Parenting

Be Careful When You Are Going Down A Slide With Your Child On Your Lap

by Wendy Wisner
Updated: 
Originally Published: 
Evgeny Bakharev / Shutterstock

We’ve all been there. We’re at the playground with our tiny child, who’s shrieking at the top of their lungs that they want to go down the steep, twisty slide. It looks slightly treacherous, but also absolutely magical, at least from the perspective of a kid. So we do what any thoughtful, responsible parent would do: We sit our little one on our lap, hold on tight, and slide down, giggling and shrieking right along with our kid.

Except it turns out that going down a slide with a child on your lap is actually quite dangerous and can frequently result in broken bones.

Yep, you read that right. I had no idea either. Literally none.

And I know the “overbearing,” “helicopter,” and eye-roll comments are starting, but hear me out:

When a kid goes down a slide wearing rubber-soled shoes (like most of our kids do), the shoe can cause traction, and pretty easily stick to the sliding board. Add the weight of a parent in back, pushing the child from behind, and you find yourself in a potentially dangerous situation.

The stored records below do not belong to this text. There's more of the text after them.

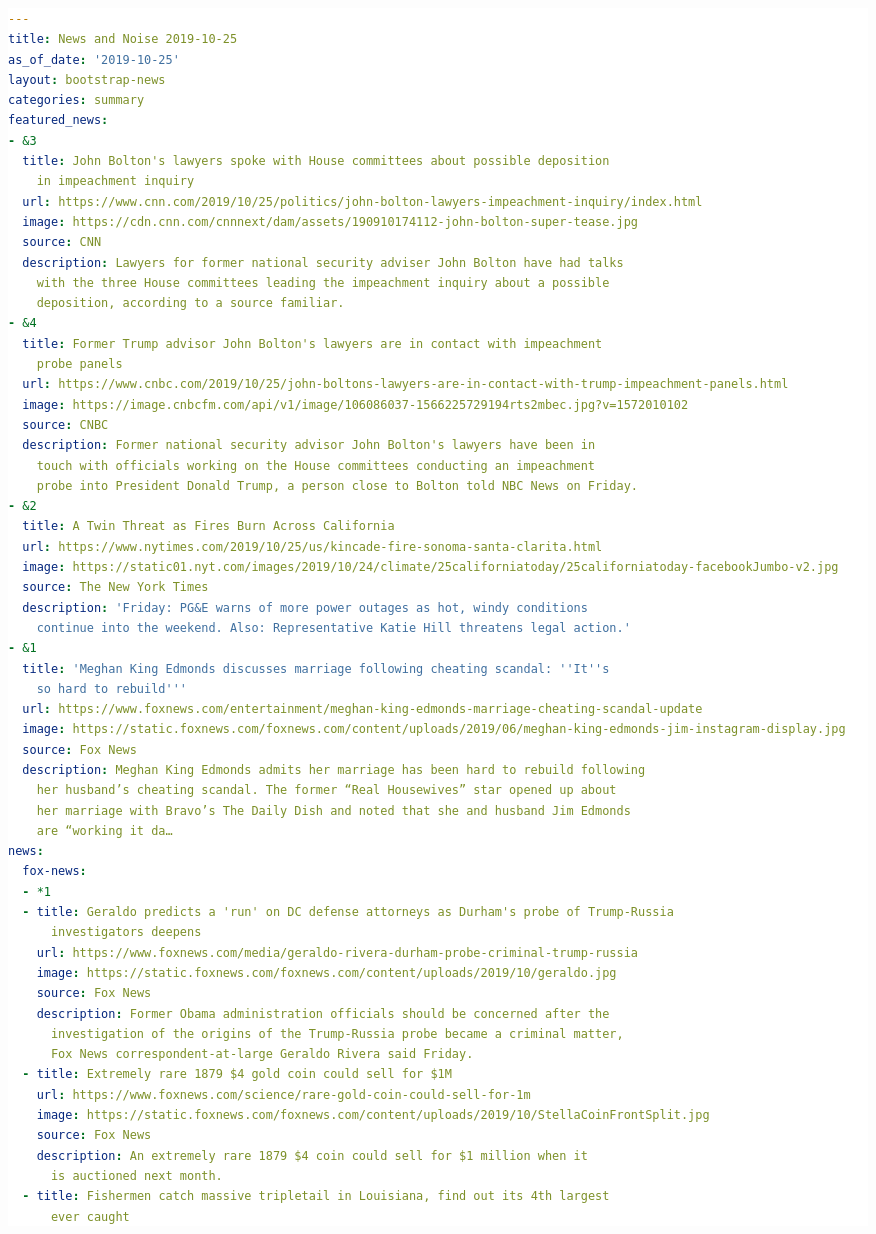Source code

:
 ```yaml
---
title: News and Noise 2019-10-25
as_of_date: '2019-10-25'
layout: bootstrap-news
categories: summary
featured_news:
- &3
  title: John Bolton's lawyers spoke with House committees about possible deposition
    in impeachment inquiry
  url: https://www.cnn.com/2019/10/25/politics/john-bolton-lawyers-impeachment-inquiry/index.html
  image: https://cdn.cnn.com/cnnnext/dam/assets/190910174112-john-bolton-super-tease.jpg
  source: CNN
  description: Lawyers for former national security adviser John Bolton have had talks
    with the three House committees leading the impeachment inquiry about a possible
    deposition, according to a source familiar.
- &4
  title: Former Trump advisor John Bolton's lawyers are in contact with impeachment
    probe panels
  url: https://www.cnbc.com/2019/10/25/john-boltons-lawyers-are-in-contact-with-trump-impeachment-panels.html
  image: https://image.cnbcfm.com/api/v1/image/106086037-1566225729194rts2mbec.jpg?v=1572010102
  source: CNBC
  description: Former national security advisor John Bolton's lawyers have been in
    touch with officials working on the House committees conducting an impeachment
    probe into President Donald Trump, a person close to Bolton told NBC News on Friday.
- &2
  title: A Twin Threat as Fires Burn Across California
  url: https://www.nytimes.com/2019/10/25/us/kincade-fire-sonoma-santa-clarita.html
  image: https://static01.nyt.com/images/2019/10/24/climate/25californiatoday/25californiatoday-facebookJumbo-v2.jpg
  source: The New York Times
  description: 'Friday: PG&E warns of more power outages as hot, windy conditions
    continue into the weekend. Also: Representative Katie Hill threatens legal action.'
- &1
  title: 'Meghan King Edmonds discusses marriage following cheating scandal: ''It''s
    so hard to rebuild'''
  url: https://www.foxnews.com/entertainment/meghan-king-edmonds-marriage-cheating-scandal-update
  image: https://static.foxnews.com/foxnews.com/content/uploads/2019/06/meghan-king-edmonds-jim-instagram-display.jpg
  source: Fox News
  description: Meghan King Edmonds admits her marriage has been hard to rebuild following
    her husband’s cheating scandal. The former “Real Housewives” star opened up about
    her marriage with Bravo’s The Daily Dish and noted that she and husband Jim Edmonds
    are “working it da…
news:
  fox-news:
  - *1
  - title: Geraldo predicts a 'run' on DC defense attorneys as Durham's probe of Trump-Russia
      investigators deepens
    url: https://www.foxnews.com/media/geraldo-rivera-durham-probe-criminal-trump-russia
    image: https://static.foxnews.com/foxnews.com/content/uploads/2019/10/geraldo.jpg
    source: Fox News
    description: Former Obama administration officials should be concerned after the
      investigation of the origins of the Trump-Russia probe became a criminal matter,
      Fox News correspondent-at-large Geraldo Rivera said Friday.
  - title: Extremely rare 1879 $4 gold coin could sell for $1M
    url: https://www.foxnews.com/science/rare-gold-coin-could-sell-for-1m
    image: https://static.foxnews.com/foxnews.com/content/uploads/2019/10/StellaCoinFrontSplit.jpg
    source: Fox News
    description: An extremely rare 1879 $4 coin could sell for $1 million when it
      is auctioned next month.
  - title: Fishermen catch massive tripletail in Louisiana, find out its 4th largest
      ever caught
```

As Dr. Diane Arnaout, a pediatrician at Cook Children’s Health Care System describes it: “If any part of that kiddo’s shoe sticks to the sliding board, and the parent’s weight is pushing everything downwards — pop — the leg twists and shin bone cracks.”

Holy crap, right? The injury typically resulting from this is called a tibial spiral fracture (break of the shin bone). And apparently this is not a freak occurrence. Dr. Arnaout cites a study that found that up to 14% of tibial spiral fractures result from parents taking their kids down the slide on their laps.

The study, which tracked kids at Winthrop Hospital in Mineola, New York, who’d experienced slide-related injuries, found that every single slide injury for kids under 3 happened while riding on a parent’s lap. Yikes!

According to The New York Times, which covered this injury in detail in 2012, these fractures aren’t immediately apparent. Your child might just kind of be limping around or complaining of pain before you realize what has happened. Thankfully, the injury isn’t the most serious one out there (though I bet it hurts like hell for a little kid). The fracture is usually treated with a cast, placed from the foot to just above the knee. Surgery is not required in most cases, and most kids recover within four to six weeks without lasting issues.

As Dr. Arnaout says the only way to prevent this injury is to just avoid going down the slide with your kid. She suggests standing on the side of the slide and holding your child’s hand, which seems reasonable.

The thing that strikes me about this is just how counterintuitive the whole thing is. You think you’re actually helping your kid stay safe, but it’s actually a serious risk of injury. And it’s such a common thing that almost no parents even know about!

I can only imagine how much guilt any parent whose child got hurt this way must feel too. Watching your child in pain, and having to deal with hospital visits, decreased mobility, and helping your child adjust to wearing a cast for a month must be no picnic. But to know you caused the problem in the first place — that must be pretty hard to handle for a parent’s heart.

However, given the fact that this is such a little-known fact at this point, parents who have done this (so, basically all of us) without knowing the potential consequences absolutely shouldn’t feel guilty about it.

However, now that I know about this freakish injury, there is no way I’d ever take a chance and let my kid go down the slide on my lap (or anyone else’s). And if I see a parent doing so at a park, I will likely let them know as well. I’ll do it kindly — I’m not a sanctimonious jerk by any means, but I would want someone to tell me. So yeah, I’ll probably end up being that annoying parent at the park spouting off safety warnings now.

But who cares, right? It’s always better to be safe than sorry, in my view, especially when it comes to our precious kids.